### DIRECTION A
Return every line of the records that contains the string "tuning", treating case as significant.
----------------
Archive for October, 2009

Your rights if you’re fired or made redundant

Posted on 19 October 2009. Filed under: Tips & Suggestions |

It happens.  You wake up one morning to find out your company’s being acquired.  Your first thought:  will I be able to keep my job.

You do have some legal rights.  There’s differences between being fired (also called ‘dismissal’) and your position being made redundant.  In most mergers or acquisitions, what’s happening is that many (sometimes up to one-third of all) jobs will disappear when the two companies combine.  The company no longer needs everyone.  Two payroll departments become one,  two salesforces become one … and the same throughout the organisation where there is any overlap between the two formerly-separate companies.

The book Surviving M&A contains an entire chapter on this topic, covering issues such as your rights to protection against unfair selection, the requirement to consult with you (or your representatives, if you are a member of a union) and to provide you with some sort of redundancy pay, which is often specified at a minimum level in law.  The book also covers the role of the Human Resources department in this process and how managers usually determine who to keep and who to fire.

There’s also a nice on-line article that has appeared on-line recently with some of the telephone numbers to call and some of the legal jargon explained:  ‘Redundancy Rights:  Your rights when being made redundant‘.  This is a UK-specific site, so may be of limited use to those outside the United Kingdom.  There’s another one on UK redundancy rules at PrudentMinds.  For those in the US, Fortune and CNN Money have covered this well in ‘Life after Redundancy‘.

Advertisements
Read Full Post | Make a Comment ( None so far )
----------------
### DIRECTION B
Answer these questions about the post on redundancy rights:
(i) On what date was the post published?
(ii) What is the title of the book that has a whole chapter on this topic?
(iii) Which two outlets covered the topic for readers in the US?
----------------
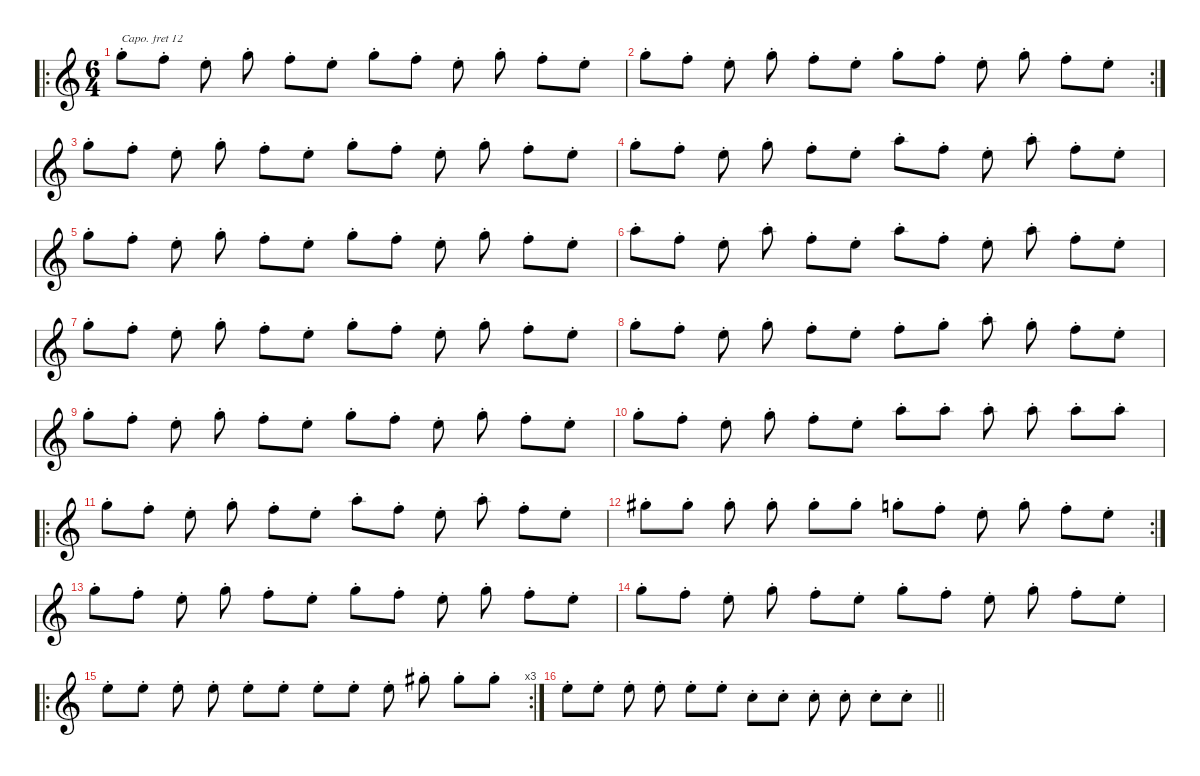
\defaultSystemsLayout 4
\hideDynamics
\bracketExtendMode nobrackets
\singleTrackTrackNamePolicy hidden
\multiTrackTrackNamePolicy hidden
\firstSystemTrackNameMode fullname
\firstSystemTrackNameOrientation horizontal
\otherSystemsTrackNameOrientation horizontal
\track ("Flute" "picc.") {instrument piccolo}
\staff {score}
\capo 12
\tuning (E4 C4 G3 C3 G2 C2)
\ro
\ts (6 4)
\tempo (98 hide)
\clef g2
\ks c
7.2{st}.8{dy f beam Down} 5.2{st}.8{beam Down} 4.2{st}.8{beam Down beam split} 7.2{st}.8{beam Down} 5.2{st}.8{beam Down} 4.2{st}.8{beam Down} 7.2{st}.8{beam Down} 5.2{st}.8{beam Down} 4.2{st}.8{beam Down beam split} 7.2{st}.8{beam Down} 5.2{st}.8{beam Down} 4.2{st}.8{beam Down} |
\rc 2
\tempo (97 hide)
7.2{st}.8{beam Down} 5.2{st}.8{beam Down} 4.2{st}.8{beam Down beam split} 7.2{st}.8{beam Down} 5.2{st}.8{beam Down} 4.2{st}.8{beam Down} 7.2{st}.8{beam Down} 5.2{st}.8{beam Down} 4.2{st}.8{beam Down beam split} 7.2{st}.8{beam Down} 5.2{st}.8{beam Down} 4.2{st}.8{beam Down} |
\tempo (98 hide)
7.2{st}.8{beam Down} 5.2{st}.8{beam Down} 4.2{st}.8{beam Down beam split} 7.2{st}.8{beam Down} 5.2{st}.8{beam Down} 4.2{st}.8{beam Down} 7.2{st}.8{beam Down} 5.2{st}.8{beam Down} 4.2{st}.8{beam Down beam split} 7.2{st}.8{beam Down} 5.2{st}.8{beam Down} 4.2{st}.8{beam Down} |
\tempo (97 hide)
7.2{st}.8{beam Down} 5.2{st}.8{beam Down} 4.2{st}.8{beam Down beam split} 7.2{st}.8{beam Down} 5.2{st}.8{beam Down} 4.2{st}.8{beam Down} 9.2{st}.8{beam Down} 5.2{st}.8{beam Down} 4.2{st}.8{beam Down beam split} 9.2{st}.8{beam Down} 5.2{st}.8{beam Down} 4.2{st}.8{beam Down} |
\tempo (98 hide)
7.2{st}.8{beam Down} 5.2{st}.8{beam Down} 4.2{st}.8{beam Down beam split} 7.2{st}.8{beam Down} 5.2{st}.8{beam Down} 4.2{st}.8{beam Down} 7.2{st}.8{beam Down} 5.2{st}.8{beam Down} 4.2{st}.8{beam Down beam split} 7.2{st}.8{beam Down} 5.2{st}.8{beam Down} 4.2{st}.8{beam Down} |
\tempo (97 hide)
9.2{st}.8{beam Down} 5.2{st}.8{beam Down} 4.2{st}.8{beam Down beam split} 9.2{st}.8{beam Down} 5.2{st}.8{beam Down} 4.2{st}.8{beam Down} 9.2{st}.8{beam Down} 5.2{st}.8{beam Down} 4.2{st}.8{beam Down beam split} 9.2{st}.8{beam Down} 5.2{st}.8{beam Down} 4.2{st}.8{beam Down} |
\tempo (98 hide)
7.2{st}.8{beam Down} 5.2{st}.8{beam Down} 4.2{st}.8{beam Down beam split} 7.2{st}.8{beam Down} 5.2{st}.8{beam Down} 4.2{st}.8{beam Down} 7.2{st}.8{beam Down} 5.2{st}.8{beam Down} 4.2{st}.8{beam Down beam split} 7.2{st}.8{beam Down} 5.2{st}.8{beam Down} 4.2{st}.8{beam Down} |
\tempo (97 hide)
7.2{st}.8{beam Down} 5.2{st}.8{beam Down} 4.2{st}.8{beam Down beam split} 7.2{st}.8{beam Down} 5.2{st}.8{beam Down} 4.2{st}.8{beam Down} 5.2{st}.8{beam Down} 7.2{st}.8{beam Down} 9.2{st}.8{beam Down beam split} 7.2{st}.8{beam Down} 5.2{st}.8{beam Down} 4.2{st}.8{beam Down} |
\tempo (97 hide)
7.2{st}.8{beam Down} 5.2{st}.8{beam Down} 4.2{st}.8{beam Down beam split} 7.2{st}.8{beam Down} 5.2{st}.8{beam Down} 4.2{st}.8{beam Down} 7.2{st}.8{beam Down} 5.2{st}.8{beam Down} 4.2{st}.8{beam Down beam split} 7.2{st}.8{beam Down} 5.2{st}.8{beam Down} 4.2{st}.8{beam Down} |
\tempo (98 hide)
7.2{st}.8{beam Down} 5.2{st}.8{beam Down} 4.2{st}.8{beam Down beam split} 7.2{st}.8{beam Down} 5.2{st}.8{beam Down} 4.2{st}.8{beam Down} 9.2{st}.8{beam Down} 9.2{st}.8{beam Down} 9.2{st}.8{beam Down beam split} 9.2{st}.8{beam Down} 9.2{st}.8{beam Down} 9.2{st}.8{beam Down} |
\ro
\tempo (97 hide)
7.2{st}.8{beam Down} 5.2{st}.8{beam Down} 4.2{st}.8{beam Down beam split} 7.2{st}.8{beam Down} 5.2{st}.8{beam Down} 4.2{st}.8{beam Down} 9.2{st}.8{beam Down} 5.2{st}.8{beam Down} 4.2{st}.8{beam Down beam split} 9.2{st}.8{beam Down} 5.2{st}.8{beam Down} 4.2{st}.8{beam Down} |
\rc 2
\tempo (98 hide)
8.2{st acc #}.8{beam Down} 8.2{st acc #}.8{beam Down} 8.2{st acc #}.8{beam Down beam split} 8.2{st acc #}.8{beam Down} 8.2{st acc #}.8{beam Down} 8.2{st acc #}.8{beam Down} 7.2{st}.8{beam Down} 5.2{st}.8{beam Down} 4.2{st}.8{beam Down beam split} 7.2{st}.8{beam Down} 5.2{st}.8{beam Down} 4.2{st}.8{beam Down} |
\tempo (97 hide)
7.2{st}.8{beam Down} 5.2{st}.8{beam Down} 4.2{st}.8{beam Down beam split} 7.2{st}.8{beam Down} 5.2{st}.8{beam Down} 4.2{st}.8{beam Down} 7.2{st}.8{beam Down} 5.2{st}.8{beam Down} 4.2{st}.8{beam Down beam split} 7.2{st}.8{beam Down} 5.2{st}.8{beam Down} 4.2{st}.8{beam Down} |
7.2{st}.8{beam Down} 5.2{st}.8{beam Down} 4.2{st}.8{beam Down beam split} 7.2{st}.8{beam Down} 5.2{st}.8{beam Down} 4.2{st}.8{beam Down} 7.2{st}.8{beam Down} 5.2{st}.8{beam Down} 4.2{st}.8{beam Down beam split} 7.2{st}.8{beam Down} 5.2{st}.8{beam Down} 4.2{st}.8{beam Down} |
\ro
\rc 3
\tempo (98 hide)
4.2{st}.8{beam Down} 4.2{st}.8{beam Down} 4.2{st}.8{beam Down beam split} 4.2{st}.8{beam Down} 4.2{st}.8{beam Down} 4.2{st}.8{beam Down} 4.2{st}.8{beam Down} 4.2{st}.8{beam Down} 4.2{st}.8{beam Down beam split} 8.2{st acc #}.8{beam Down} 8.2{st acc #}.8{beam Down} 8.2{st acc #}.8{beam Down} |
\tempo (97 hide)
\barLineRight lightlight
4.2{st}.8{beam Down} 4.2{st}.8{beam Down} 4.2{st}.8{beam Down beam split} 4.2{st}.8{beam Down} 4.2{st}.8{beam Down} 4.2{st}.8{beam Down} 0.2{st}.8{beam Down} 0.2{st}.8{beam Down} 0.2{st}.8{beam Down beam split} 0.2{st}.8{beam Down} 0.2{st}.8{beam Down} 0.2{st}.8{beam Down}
----------------
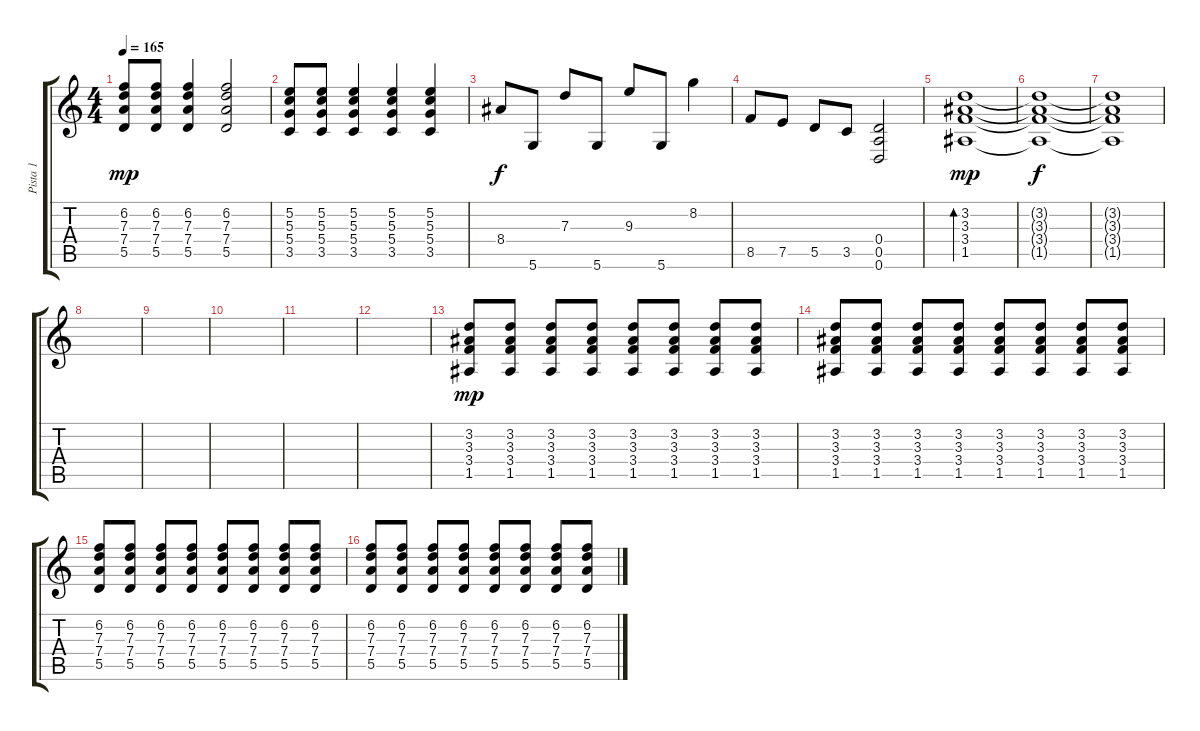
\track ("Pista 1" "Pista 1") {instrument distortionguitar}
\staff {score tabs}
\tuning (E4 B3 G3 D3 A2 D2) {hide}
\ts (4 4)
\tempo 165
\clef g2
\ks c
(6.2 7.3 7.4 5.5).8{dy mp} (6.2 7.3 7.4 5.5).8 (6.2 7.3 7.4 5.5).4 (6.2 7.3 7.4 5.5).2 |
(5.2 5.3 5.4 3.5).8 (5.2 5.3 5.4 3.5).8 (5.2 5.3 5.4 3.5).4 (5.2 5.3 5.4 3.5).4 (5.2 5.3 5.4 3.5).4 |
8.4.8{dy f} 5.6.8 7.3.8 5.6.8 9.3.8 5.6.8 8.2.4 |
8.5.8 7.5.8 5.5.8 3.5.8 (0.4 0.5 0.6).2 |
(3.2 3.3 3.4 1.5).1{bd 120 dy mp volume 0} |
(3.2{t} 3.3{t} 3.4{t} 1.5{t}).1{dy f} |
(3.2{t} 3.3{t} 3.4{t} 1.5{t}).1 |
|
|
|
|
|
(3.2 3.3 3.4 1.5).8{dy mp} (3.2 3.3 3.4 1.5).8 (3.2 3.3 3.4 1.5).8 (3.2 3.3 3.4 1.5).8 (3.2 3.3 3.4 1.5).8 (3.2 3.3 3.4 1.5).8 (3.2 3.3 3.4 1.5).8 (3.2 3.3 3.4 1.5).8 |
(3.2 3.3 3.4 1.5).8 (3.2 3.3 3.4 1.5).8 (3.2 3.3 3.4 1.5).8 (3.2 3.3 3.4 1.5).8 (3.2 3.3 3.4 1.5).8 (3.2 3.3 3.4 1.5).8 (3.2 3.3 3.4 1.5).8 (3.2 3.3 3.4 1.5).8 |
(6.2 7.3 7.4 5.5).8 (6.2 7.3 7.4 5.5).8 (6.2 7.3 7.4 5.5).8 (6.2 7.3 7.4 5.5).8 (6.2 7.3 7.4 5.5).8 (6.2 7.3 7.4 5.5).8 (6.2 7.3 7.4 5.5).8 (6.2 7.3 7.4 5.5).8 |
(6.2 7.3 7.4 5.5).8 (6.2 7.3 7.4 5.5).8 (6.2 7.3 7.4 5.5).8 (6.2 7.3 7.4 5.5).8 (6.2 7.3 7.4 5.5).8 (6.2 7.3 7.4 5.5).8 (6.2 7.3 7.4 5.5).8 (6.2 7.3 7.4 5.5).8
----------------
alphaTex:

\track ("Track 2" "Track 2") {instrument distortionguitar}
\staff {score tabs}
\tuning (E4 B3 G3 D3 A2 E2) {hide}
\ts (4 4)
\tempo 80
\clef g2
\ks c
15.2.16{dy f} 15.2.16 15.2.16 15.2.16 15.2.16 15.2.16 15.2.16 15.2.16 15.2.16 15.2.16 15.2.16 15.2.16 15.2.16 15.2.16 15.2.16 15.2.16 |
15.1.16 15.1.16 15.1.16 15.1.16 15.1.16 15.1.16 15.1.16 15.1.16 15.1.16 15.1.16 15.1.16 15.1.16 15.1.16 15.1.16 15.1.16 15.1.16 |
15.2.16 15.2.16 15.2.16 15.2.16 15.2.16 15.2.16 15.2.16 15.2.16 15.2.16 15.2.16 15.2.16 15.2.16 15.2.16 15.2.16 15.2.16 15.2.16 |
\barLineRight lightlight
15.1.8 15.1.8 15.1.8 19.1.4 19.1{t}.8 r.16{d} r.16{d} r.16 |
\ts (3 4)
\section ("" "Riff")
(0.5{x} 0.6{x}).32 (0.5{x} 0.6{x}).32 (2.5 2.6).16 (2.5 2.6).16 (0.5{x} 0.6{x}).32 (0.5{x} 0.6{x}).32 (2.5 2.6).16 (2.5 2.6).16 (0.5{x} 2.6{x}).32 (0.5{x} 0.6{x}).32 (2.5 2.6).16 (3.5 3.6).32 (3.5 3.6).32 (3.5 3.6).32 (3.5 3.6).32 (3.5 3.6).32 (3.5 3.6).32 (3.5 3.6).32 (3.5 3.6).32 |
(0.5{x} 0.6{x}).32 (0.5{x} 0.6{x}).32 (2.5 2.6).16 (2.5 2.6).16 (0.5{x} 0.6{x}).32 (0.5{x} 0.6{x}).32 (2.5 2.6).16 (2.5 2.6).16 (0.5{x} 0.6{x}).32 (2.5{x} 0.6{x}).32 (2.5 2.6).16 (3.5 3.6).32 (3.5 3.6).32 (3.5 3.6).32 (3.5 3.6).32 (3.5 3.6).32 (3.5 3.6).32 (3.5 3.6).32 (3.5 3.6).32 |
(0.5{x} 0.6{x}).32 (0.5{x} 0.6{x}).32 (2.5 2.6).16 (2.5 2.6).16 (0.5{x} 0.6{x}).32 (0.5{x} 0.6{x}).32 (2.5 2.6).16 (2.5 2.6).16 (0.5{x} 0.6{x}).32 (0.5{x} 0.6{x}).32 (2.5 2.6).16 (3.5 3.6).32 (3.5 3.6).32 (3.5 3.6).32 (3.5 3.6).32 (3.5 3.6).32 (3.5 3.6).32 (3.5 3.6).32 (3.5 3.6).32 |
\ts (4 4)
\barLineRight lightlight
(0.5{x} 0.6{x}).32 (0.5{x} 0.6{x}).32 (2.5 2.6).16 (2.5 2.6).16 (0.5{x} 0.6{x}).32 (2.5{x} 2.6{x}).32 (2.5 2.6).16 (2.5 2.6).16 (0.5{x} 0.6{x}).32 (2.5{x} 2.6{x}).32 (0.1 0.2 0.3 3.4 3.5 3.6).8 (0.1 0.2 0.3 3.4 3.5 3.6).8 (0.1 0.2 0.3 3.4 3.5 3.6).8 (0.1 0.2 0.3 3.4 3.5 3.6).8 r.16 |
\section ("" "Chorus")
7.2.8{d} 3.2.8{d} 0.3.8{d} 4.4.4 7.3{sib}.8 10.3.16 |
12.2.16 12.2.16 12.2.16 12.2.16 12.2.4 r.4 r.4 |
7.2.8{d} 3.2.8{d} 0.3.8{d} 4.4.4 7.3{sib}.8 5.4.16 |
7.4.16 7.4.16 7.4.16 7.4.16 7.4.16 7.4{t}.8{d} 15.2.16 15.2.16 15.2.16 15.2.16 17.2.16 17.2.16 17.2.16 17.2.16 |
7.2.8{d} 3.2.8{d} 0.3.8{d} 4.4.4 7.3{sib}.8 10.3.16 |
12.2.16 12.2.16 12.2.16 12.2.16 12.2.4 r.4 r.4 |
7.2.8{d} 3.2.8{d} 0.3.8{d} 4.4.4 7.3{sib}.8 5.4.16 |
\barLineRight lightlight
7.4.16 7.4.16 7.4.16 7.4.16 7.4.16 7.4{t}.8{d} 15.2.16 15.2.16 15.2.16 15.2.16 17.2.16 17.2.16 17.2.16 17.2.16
----------------
### CORRECT ANSWER A
\tuning (E4 C4 G3 C3 G2 C2)
\tuning (E4 B3 G3 D3 A2 D2) {hide}
\tuning (E4 B3 G3 D3 A2 E2) {hide}

### CORRECT ANSWER B
(i) 19 October 2009
(ii) Surviving M&A
(iii) Fortune and CNN Money